顾松言微愣半秒,看他有些排斥便没上前, 从书包里掏出瓶水递给他, “喝吗?”
童倦打球时就口干舌燥, 早就想喝了,接过来抖着手试了两下没拧开瓶盖,他实在没力气了。
“拧不开。”
顾松言接过去拧开, 握着瓶子喂到他嘴边, “张嘴。”
童倦也不难为自己, 就着他的手喝了几口, 嗓子被润过舒服了一些, “不想喝了。”
顾松言拧上瓶盖把水装回去,拎过自己和童倦的书包一起搭在肩上,扶着他出了体育馆。
张乾几人站在大门口等,追逐谈笑还没从刚赢了一场球赛的喜悦里回过神来。
秦英悟眼尖看见两人,“倦哥快点啊,等你半天人家都要饿死了啦,死鬼。”
童倦嗤他,“饿死还有劲儿浪?”
“死不死的问题不大,浪还是要浪的。”
张乾哈哈大笑,“昏君妖妃你俩换个衣服也太慢了,我还以为被你们鸽了,哎童倦你怎么回事?”
童倦手指一紧。
顾松言开口,“他被左超撞伤了,不太舒服。”
“不要紧吧?要不然今天不去吃饭了,早点回去休息算了,反正吃饭哪天都能吃。

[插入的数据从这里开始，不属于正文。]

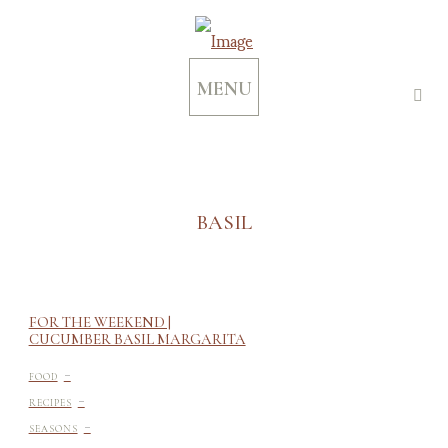
MENU
BASIL
FOR THE WEEKEND |
CUCUMBER BASIL MARGARITA
-
FOOD
-
RECIPES
-
SEASONS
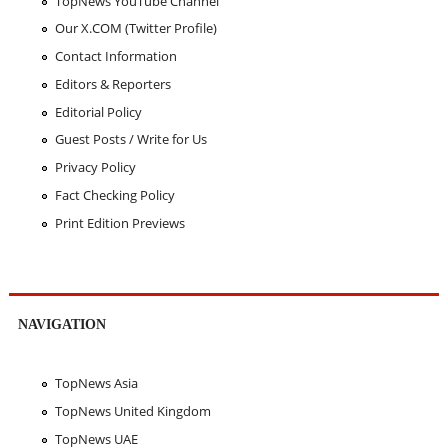
TopNews YouTube Channel
Our X.COM (Twitter Profile)
Contact Information
Editors & Reporters
Editorial Policy
Guest Posts / Write for Us
Privacy Policy
Fact Checking Policy
Print Edition Previews
NAVIGATION
TopNews Asia
TopNews United Kingdom
TopNews UAE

”
童倦:“没事,好多了。”
张乾没想太多,跟徐恒勾肩搭背往前走,秦英悟多看了这两人一眼,总觉得有些不太对劲又说不好哪儿不对。
他总觉得童倦的眼神好像不一样了,他是天然弯,对这种下意识依赖的眼神很敏/感。
徐恒父母在夜市里有个摊位,卖些烧烤啤酒之类的,生意不大但是手艺不错,童倦几个人偶尔会去吃。
徐母也很熟他们,不过今天摊位就她一个人顾不上招呼,笑了下就继续低头炒菜。
喧闹的夜市里现在正是最热闹的时候,桌上放了几瓶啤酒,童倦有点馋,先倒了一杯递给顾松言,“你会喝吗?”
“我不喝酒。”
“那我自己喝。”童倦喝了冰凉的啤酒觉得整个人都清醒了,捏着桌上的花生毛豆剥,“哎我跟你说阿姨做的这个特别好吃,你尝尝。”
顾松言:“嗯,不错。”
“还有这个,这个香瓜是阿姨自己种的,很甜的。”童倦给他拿了一小块,忽然想起他不吃甜,“你不吃……?”
顾松言拿过他手里的甜香瓜送进嘴里,“嗯,好吃。”
童倦不知怎么松了口气,笑了下,“是吧我就说很甜的,你来过夜市吗?”
顾松言摇头,他常去酒吧从没来过夜市。
这里和酒吧不一样的嘈杂,虽然人一样多,但酒吧各自占据角落即便有人搭讪不理就是,这里的每一桌人都很熟稔,爽朗喝酒大声聊天。
他没经历过这种热闹。
童倦小口喝了口啤酒,倾身靠在他耳边低声说:“徐恒家里条件不是很好,我跟鹦鹉他们一开始就想照顾照顾生意,后来发现确实好吃就经常来,这里看着挺乱挺脏的,其实阿姨弄得很干净的,你要是不介意,以后可以跟我们一起来啊。”
顾松言侧头看他,四目相对、嘴唇仅有咫尺之遥。
他说话时有淡淡的酒味,呼吸很烫的撩在耳朵上,又因为刻意压低了声音,耳语呢哝一般勾人。
“一起来?”
童倦歪头,“你嫌脏吗?”
“我们明明有五个人,你们俩凑在一块儿说悄悄话,搞小团体啊,罚酒罚酒!”张乾又倒了杯酒递在顾松言面前。
顾松言莞尔,伸手刚想拿就被人捷足先登。
“学霸会喝什么酒,我帮他喝。”童倦把整杯啤酒一口气喝完,侧头跟顾松言说,“你喝醉了我可没力气背你啊。”
秦英悟:“咳咳咳……”
顾松言不动声色瞥了秦英悟一眼,后者立即抬头看星星,我什么都不知道,我只是在看星星。
我他妈哪里敢说啊!
倦哥对不起,你的昏君可能不是你想象中那样文弱学霸,人家喝酒打架样样精通,学习好可能只是智商的附赠与碾压,并不是通过努力才获得的。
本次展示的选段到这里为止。